3.3. Samples Preparation

Eight batches of HT were collected from different manufacturers. Commercial products 1–3 (lot no.201311063, 201311143, 201311144), 4–6 (lot no.1311311, 1311304, 1311313), and 7 and 8 (lot no.20131101, 20120802) were purchased from Kuihua Pharmaceutical Co., Ltd. (Heilongjiang, China), Shiyitang Pharmaceutical Co., Ltd. (Harbin, China), and Huayu Pharmaceutical Co., Ltd. (Harbin, China), respectively. All sample solutions were ultrasonically extracted with 20 mL methanol for 20 min at 40 °C and all samples were filtered through a 0.22 µm membrane filter.

3.4. Chromatographic and MS Conditions

Analysis was performed using an Acquity UPLC system with a conditioned autosampler at 4 °C. Chromatographic separation was carried out at 35 °C on an Acquity UPLC HSS T3 column (1.8 um, 2.1 mm × 100 mm). The mobile phase was composed of 0.1% formic acid in water (A) and 0.1% formic acid in acetonitrile (B) with a gradient elution: 0–4 min, 75–15% (A); 4–8 min, 15–12% (A); 8–10 min, 12–0% (A) and 10–12 min, 0–70% (A), until the end of the run at 12.0 min. The injection volume was 2 μL.
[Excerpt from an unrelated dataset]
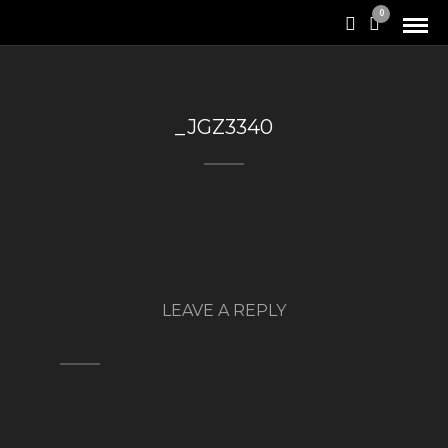
0
_JGZ3340
LEAVE A REPLY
The mass spectrometry was performed on a 4000 QTRAP LC-MS/MS system (AB SCIEX) equipped with an ESI interface in negative mode. All instruments were controlled and synchronized by Analyst software (version 1.6, SCIEX). The ion spray voltage was set at 3300) V, turbo spray temperature was 550 °C, and the interface heater was on. Both nebulizer gas (gas 1) and heater gas (gas 2) were set at 55 psi.

4. Conclusions

The quality analysis of the multiple components in Chinese patent medicine prescriptions has met faced emerging challenges from the structural complexities in the co-occurrence of water-soluble and fat-soluble components in HGT. This was the first report of the simultaneous determination of the 18 major compounds in HGT using UHPLC-ESI-MS/MS method coupled with a MRM mode. In addition, these 18 compounds were unambiguously classified into seven structural types attributed to lignans, organic acids, flavonoids, alkaloids, coumarins, saponins, and bile acids. This novel evaluation approach was not only environmentally friendly but also a more efficient approach for quantitative analysis of HGT samples. This method provides an excellent example for quality assessments of Chinese patent medicine prescriptions due to its high capacity, high sensitivity, and high selectivity.